Edward Albee on Lisa Kron's WELL
by David Dower
We got this wonderful note about Lisa Kron's Well the other day from one of America's greatest playwrights.
Edward Albee wrote: "Lisa Kron's Well is a splendid play—very funny and deeply serious. If an audience will give itself to it without preconceptions of how a play should behave, then they will have a deeply satisfying time."
He's right on about this. The play does seem to make a demand of the audience that folks meet it on its own terms. I've seen it with many audiences at this point and I've talked to many people afterwards. If you've seen it, I'm curious how you felt about it. If you haven't yet, you'll have to hurry now to experience what Mr. Albee is talking about. But you'll know where to find me to let me know if you agree with him.
My own thoughts sparked by his thoughts:
As I wrote earlier, I'm surprised by the number of people who are deeply moved by the play. Then, too, I'm a sucker for comedy, and I'm always delighted at how much laughter there is at each performance and how many times the play surprises the audience. And to hear the excited buzz and babble as they file out, trying to reconstruct the experience together with the people they saw it with. So I love the play and watching it through the fresh eyes of each new audience.
I'll admit, though, that I've been surprised that there are consistently patrons at each performance who seem to brace against the play right from the outset, seem uncomfortable with its gleefully anarchic approach to the rules of engagement, and seem to miss the real depth of the piece by resisting its surface. Because we're in the Fich, you can see them as they hold the play at bay. Not most patrons, by a long shot. But always some. And I can't quite figure it out.
But there's something in the fact that Mr. Albee is such a supporter of this play and asking the audience to come to it open to its 'behavior'. How many plays has he himself given the world theater that refused to behave within the conventional understanding of the day about a "well made play"? He knows whereof he speaks. And maybe he knows what he's seeing in Lisa Kron's willingness to break form to get to substance: a trailblazer, perhaps.

I have seen Well at both the Public and on Broadway. Like Mr. Dower, I am puzzled by the resistance the play meets. Yet some of these same people are so taken in by the premise that they forget that Lisa Kron is both author and actor--I have heard them criticize what she has to say and talk about how she needs to listen to some other character in the play who has the "truth"!
Posted by: Marigene Arnold | October 06, 2007 at 06:27 PM
Thanks for writing Marigene.
Your comment reminds me of Lisa talking about how difficult it was for her, during the play's development, to allow the picture of her own character to be that of someone who 'over simplifies' and to put the 'wisdom' in the mouths of others. "Some people relate to the character of 'Lisa' as if she were actually me. But I am the whole play. I am the playwright. 'Lisa' is a character I have invented to tell this story of the challenge of empathy."
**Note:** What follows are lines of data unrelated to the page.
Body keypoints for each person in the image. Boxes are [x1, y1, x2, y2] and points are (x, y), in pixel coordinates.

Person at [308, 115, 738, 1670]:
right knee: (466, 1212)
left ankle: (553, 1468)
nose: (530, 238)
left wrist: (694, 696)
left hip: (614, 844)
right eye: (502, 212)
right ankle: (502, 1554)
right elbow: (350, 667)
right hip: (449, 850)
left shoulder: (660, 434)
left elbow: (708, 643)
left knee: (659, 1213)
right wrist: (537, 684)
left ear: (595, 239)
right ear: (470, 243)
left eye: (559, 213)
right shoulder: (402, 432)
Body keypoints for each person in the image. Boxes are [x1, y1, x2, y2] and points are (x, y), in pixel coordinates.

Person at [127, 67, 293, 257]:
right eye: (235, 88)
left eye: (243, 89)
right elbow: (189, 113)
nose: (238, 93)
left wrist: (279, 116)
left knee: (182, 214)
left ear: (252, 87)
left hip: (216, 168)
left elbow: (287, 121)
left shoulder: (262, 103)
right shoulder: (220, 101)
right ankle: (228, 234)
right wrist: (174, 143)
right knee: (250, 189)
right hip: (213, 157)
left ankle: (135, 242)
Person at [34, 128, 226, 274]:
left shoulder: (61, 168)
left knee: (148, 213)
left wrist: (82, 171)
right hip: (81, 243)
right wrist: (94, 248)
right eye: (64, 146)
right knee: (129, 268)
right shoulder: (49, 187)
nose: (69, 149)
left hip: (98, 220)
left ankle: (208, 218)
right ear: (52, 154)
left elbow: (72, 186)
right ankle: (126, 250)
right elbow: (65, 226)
It is true that when I talk with people who were less swept up by the play they tend to talk about 'Lisa' as being self-indulgent and ascribing that trait to the playwright. But they talk about her mother as if she were nonfiction.
Funny story: Ms. Kron relates that when she was performing the play in Boston and got to the climactic monologue that begins "What am I supposed to say to her?" a patron in the front row responded "How about THANK YOU."